When you run scientific studies that include infants, something will always go wrong. Families will be late or sick. The babies won’t behave.
Matt Hartman, Author
When you run scientific studies that include infants, something will always go wrong. Families will be late or sick. The babies won’t behave. Or maybe, as happened at the Wilbourn Infant Laboratory at Duke (WILD), you’ll have to make a last-minute run to the store to buy a big pack of toothbrushes.
In an interactive study, 20-month-old infants played with a variety of objects—things like a fake cookie and a toy apple, all of which the researchers had ensured were safe for infants. “We had it down,” said Makeba Wilbourn, the lab’s director and an associate professor of the practice of psychology and neuroscience. But there was also a toothbrush.
“What does the kid do? Put the toothbrush right in its mouth,” Wilbourn said. “Of course they did! But we only had one toothbrush. It never dawned on us.”

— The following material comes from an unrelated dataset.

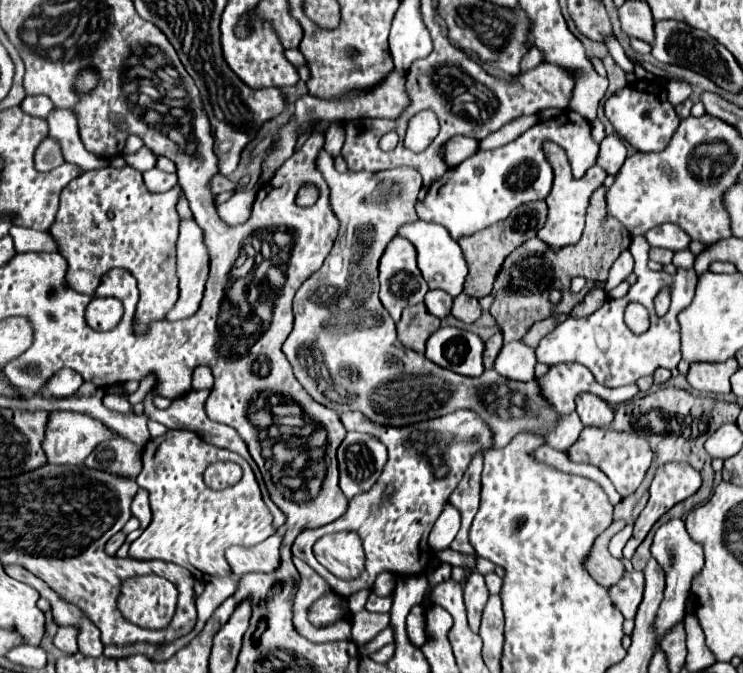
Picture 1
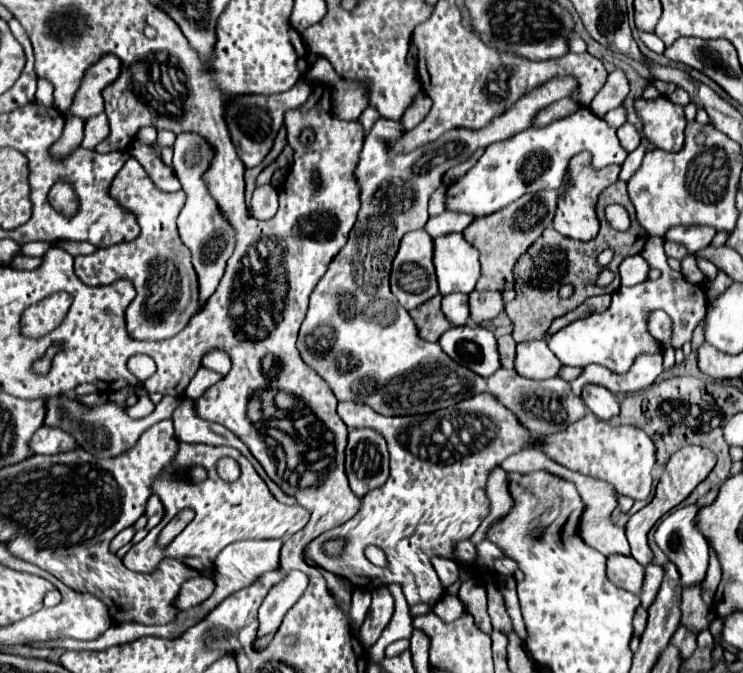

It was a small problem, but Wilbourn uses it to teach a big lesson: conducting research means responding to myriad minor crises by drawing on a wide variety of specialized forms of knowledge (including what infants will do when they find something as novel and exciting as a toothbrush). That’s why Wilbourn and others across Duke make it a priority to create opportunities for undergraduate students to participate in real research projects. It leads to learnings that can’t be replicated in the classroom.
“There’s no cheat sheet,” Willbourn said. “There’s no magic formula. You just have to buckle up and go through it.”